Items listed in a dataset

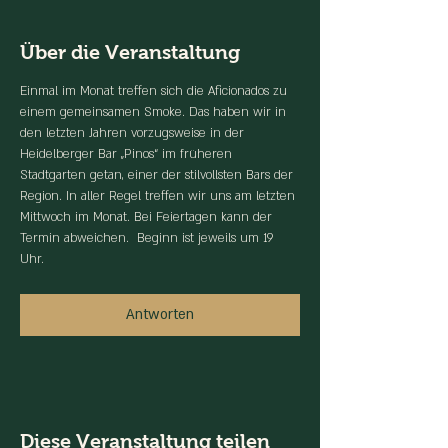
Über die Veranstaltung
Einmal im Monat treffen sich die Aficionados zu 
einem gemeinsamen Smoke. Das haben wir in 
den letzten Jahren vorzugsweise in der 
Heidelberger Bar „Pinos“ im früheren 
Stadtgarten getan, einer der stilvollsten Bars der 
Region. In aller Regel treffen wir uns am letzten 
Mittwoch im Monat. Bei Feiertagen kann der 
Termin abweichen.  Beginn ist jeweils um 19 
Uhr.
Antworten
Diese Veranstaltung teilen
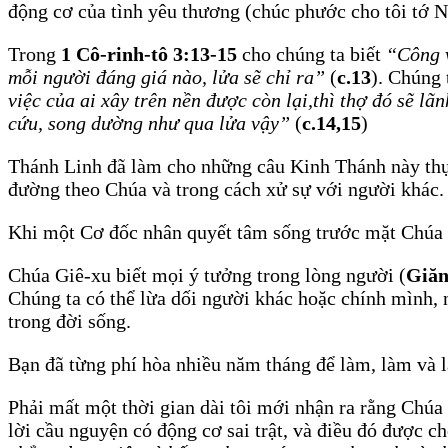
động cơ của tình yêu thương (chúc phước cho tôi tớ Ng
Trong
1 Cô-rinh-tô 3:13-15
cho chúng ta biết
“Công v
mỗi người đáng giá nào, lửa sẽ chỉ ra”
(
c.13
). Chúng
việc của ai xây trên nền được còn lại,thì thợ đó sẽ l
cứu, song dường như qua lửa vậy”
(
c.14,15
)
Thánh Linh đã làm cho những câu Kinh Thánh này thực
đường theo Chúa và trong cách xử sự với người khác.
Khi một Cơ đốc nhân quyết tâm sống trước mặt Chúa vớ
Chúa Giê-xu biết mọi ý tưởng trong lòng người (
Giăn
Chúng ta có thể lừa dối người khác hoặc chính mình, 
trong đời sống.
Bạn đã từng phí hòa nhiều năm tháng để làm, làm và 
Phải mất một thời gian dài tôi mới nhận ra rằng Chú
lời cầu nguyện có động cơ sai trật, và điều đó được ch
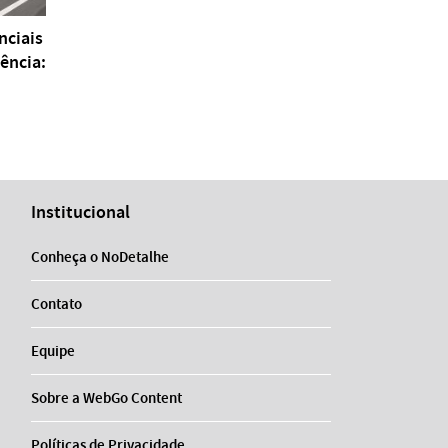
nciais
ência:
Institucional
Conheça o NoDetalhe
Contato
Equipe
Sobre a WebGo Content
Políticas de Privacidade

*Work to complete*:
Quote every line of text in the records above verbatim, in the same order. Leave the pictures out of your answer.

*Written response*:
Über die Veranstaltung
Einmal im Monat treffen sich die Aficionados zu 
einem gemeinsamen Smoke. Das haben wir in 
den letzten Jahren vorzugsweise in der 
Heidelberger Bar „Pinos“ im früheren 
Stadtgarten getan, einer der stilvollsten Bars der 
Region. In aller Regel treffen wir uns am letzten 
Mittwoch im Monat. Bei Feiertagen kann der 
Termin abweichen.  Beginn ist jeweils um 19 
Uhr.
Antworten
Diese Veranstaltung teilen
động cơ của tình yêu thương (chúc phước cho tôi tớ Ng
Trong
1 Cô-rinh-tô 3:13-15
cho chúng ta biết
“Công v
mỗi người đáng giá nào, lửa sẽ chỉ ra”
(
c.13
). Chúng
việc của ai xây trên nền được còn lại,thì thợ đó sẽ l
cứu, song dường như qua lửa vậy”
(
c.14,15
)
Thánh Linh đã làm cho những câu Kinh Thánh này thực
đường theo Chúa và trong cách xử sự với người khác.
Khi một Cơ đốc nhân quyết tâm sống trước mặt Chúa vớ
Chúa Giê-xu biết mọi ý tưởng trong lòng người (
Giăn
Chúng ta có thể lừa dối người khác hoặc chính mình, 
trong đời sống.
Bạn đã từng phí hòa nhiều năm tháng để làm, làm và 
Phải mất một thời gian dài tôi mới nhận ra rằng Chú
lời cầu nguyện có động cơ sai trật, và điều đó được ch
nciais
ência:
Institucional
Conheça o NoDetalhe
Contato
Equipe
Sobre a WebGo Content
Políticas de Privacidade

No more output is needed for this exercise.